Objectif :joindre le geste à la parole
Déroulement : Les apprenants se placent deux par deux, debout l’un en face de l’autre. L’un agit cette fois en opposition à l’autre – plusieurs options sont alors possibles : soit faire une action contraire de celle faite initialement par le vis-à-vis (par exemple, un se coiffe et l’autre ne se coiffe pas, afin de travailler l’usage de la négation) ; soit exprimer un sentiment de mécontentement, de mauvaise humeur, etc ; soit faire une action tout autre en réaction à celle faite par la première personne. Exemples :
- Aujourd’hui, je me coiffe.
- Moi, je ne me coiffe pas.
- Je m’habille chic.
- Moi, je ne veux pas m’habiller chic.
Après les élèves doivent inverser les rôles. (CORMANSKI, p. 31)

Présentation Orale (II)

Un petit résumé de l'exposé faite:

- J'ai trouvé plusieurs textes à propos du thème, mais je n'ai pas tout lu. Bien sûr, j'ai commencé à travailler dans l'exposé une semaine avant la date! ¬¬"
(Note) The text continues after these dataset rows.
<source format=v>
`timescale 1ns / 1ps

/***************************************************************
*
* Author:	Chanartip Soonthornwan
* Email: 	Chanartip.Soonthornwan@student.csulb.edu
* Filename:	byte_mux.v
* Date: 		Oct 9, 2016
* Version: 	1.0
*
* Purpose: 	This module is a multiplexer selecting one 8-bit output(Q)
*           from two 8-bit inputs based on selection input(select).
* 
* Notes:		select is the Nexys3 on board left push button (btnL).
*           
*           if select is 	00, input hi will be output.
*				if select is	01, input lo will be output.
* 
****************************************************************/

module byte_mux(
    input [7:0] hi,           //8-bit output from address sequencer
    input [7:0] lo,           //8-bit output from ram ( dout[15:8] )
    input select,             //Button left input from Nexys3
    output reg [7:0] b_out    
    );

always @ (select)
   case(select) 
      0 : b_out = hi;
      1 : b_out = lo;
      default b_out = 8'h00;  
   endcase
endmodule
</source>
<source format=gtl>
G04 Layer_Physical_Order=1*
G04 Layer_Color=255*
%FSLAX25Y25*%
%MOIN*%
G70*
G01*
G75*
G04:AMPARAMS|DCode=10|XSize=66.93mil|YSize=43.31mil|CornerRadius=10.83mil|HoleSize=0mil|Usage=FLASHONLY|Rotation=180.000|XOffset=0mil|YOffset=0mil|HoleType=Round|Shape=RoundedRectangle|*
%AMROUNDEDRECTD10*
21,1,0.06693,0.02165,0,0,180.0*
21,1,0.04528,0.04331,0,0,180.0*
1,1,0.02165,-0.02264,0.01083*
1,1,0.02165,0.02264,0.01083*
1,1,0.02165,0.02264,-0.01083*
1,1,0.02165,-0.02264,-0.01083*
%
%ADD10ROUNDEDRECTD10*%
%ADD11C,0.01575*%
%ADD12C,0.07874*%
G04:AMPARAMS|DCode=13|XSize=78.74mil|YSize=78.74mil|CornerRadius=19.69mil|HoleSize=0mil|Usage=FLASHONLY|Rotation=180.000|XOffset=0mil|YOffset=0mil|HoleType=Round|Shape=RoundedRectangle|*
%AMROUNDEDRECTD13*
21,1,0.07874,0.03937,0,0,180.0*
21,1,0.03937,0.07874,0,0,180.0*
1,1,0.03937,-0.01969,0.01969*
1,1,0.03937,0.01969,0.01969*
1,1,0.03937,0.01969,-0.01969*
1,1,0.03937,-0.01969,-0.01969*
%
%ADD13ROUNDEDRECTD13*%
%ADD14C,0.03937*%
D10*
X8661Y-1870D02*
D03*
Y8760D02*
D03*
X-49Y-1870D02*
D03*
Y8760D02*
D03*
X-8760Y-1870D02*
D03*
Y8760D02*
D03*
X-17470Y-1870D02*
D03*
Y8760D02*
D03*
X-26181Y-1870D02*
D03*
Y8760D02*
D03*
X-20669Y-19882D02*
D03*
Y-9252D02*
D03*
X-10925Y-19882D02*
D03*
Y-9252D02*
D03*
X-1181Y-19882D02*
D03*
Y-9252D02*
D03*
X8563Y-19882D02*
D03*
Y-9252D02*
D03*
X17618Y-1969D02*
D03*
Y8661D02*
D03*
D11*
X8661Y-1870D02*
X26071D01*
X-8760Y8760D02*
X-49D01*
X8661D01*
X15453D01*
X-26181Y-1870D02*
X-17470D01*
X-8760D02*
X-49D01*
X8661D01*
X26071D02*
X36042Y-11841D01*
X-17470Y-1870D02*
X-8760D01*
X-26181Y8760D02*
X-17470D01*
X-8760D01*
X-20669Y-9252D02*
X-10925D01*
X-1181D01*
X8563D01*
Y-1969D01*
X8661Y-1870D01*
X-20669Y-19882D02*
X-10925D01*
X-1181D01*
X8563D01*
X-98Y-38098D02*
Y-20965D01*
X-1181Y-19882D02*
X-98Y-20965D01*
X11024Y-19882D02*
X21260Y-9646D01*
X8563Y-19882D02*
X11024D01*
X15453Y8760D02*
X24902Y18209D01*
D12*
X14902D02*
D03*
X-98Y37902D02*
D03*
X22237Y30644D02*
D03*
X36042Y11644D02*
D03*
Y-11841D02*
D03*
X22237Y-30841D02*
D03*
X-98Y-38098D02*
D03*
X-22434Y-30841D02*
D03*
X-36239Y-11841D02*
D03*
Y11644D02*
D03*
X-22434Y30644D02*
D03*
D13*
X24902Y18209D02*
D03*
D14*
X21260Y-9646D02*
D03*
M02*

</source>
- La présentation a été très mal-faite, à mon avis. On ne s'est pas bien préparé, on n'a pas suivie l'ordre de la présentation dans le .ppt et on a parlé très mal!!! XD Il a manqué des choses que moi, je ne savais même pas que ces choses existaient! Je pense que j'avais déjà vu quelques choses dans d'autres exposés, mais je n'ai pas fait attention au moment de faire la mienne. En réalité, j'ai aperçu que cette présentation-là a été le premier exposé dans la "forme traditionnelle" de ma vie dans la fac! (O quão absurdo é uma pessoa se formar sem saber fazer uma apresentação descente, sem nunca ter passado por isso? Aí você começa a pensar sobre os milhares de problemas na formação de alguém que acontece na FFLCH, e faz o que? Queima o diploma? Greve? Pois é... Também queria saber o que fazer!)
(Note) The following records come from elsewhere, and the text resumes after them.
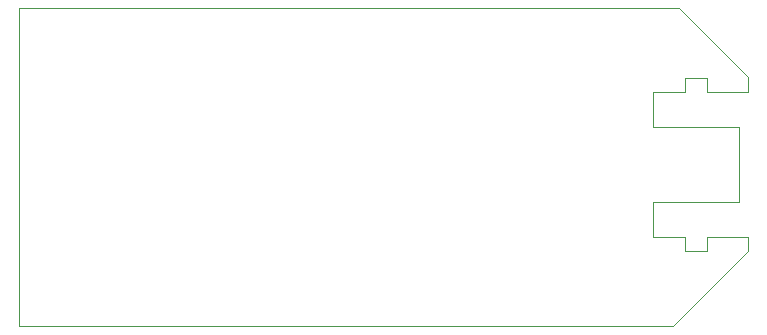
<source format=gbr>
G04 #@! TF.GenerationSoftware,KiCad,Pcbnew,5.0.0*
G04 #@! TF.CreationDate,2018-08-13T20:41:57+02:00*
G04 #@! TF.ProjectId,bobbycar,626F6262796361722E6B696361645F70,rev?*
G04 #@! TF.SameCoordinates,Original*
G04 #@! TF.FileFunction,Profile,NP*
%FSLAX46Y46*%
G04 Gerber Fmt 4.6, Leading zero omitted, Abs format (unit mm)*
G04 Created by KiCad (PCBNEW 5.0.0) date Mon Aug 13 20:41:57 2018*
%MOMM*%
%LPD*%
G01*
G04 APERTURE LIST*
%ADD10C,0.100000*%
G04 APERTURE END LIST*
D10*
X162306000Y-91440000D02*
X162306000Y-92659200D01*
X158877000Y-92659200D02*
X162306000Y-92659200D01*
X158877000Y-91516200D02*
X158877000Y-92659200D01*
X156972000Y-91516200D02*
X158877000Y-91516200D01*
X156972000Y-92659200D02*
X156972000Y-91516200D01*
X154279600Y-92659200D02*
X156972000Y-92659200D01*
X154279600Y-95605600D02*
X154279600Y-92659200D01*
X161544000Y-95605600D02*
X154279600Y-95605600D01*
X161544000Y-102006400D02*
X161544000Y-95605600D01*
X154279600Y-102006400D02*
X161544000Y-102006400D01*
X154279600Y-104952800D02*
X154279600Y-102006400D01*
X156972000Y-104952800D02*
X154279600Y-104952800D01*
X156972000Y-106095800D02*
X156972000Y-104952800D01*
X158877000Y-106095800D02*
X156972000Y-106095800D01*
X158877000Y-104952800D02*
X158877000Y-106095800D01*
X162306000Y-104952800D02*
X158877000Y-104952800D01*
X162306000Y-106172000D02*
X162306000Y-104952800D01*
X162306000Y-91440000D02*
X156464000Y-85598000D01*
X162306000Y-106172000D02*
X155956000Y-112522000D01*
X100584000Y-85598000D02*
X100584000Y-112522000D01*
X155956000Y-112522000D02*
X100584000Y-112522000D01*
X156464000Y-85598000D02*
X100584000Y-85598000D01*
M02*

</source>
- À propos du contenu, je pensais qu'il manquait beaucoup de choses (et j'en pense encore), mais on a parlé pendant très longtemps! Presque une heure, si je me souviens. Donc, le manque de contenu n'a pas été trèèèès important comme je pensais.

- Il faut entraîner un peu plus la mémoire avant de faire un exposé : j'ai oublié de parler des choses importantes.

- Il faut taper le texte qu'on va parler sur l'ordinateur, avec des images du fichier .ppt, afin de savoir quand je dois parler quoi et pour que la personne qui change les diapositives (ou on appelle "diaporama", les "pages" d'un fichier .ppt? je ne sais pas) savoir quand elle doit les changer. Ça fait partie du processus d'organisation - que nous n'avons pas fait.

Mais... on a été le premier groupe, donc, les fautes sont "moins graves"... (non, en réalité ce que je pense n'est qu'un prétexte.)

terça-feira, 6 de setembro de 2011

Présentation Orale

Après avoir perdu le premier travail du semestre (lecture d'un texte qui était sur Moodle, et que moi, je n'avais même pas le regardé...), j'ai besoin de commencer à travailler sur une présentation orale. Les thèmes concernent l'enseignement de FLE, forme et contenu. Il y a plusieurs thèmes intéressants, mais j'ai choisi de travailler sur la compétence orale - ce que m'intéresse beaucoup, en raison de mon travail avec deux groupes de niveau 1 qui ne parle rien. J'espère améliorer mon travail!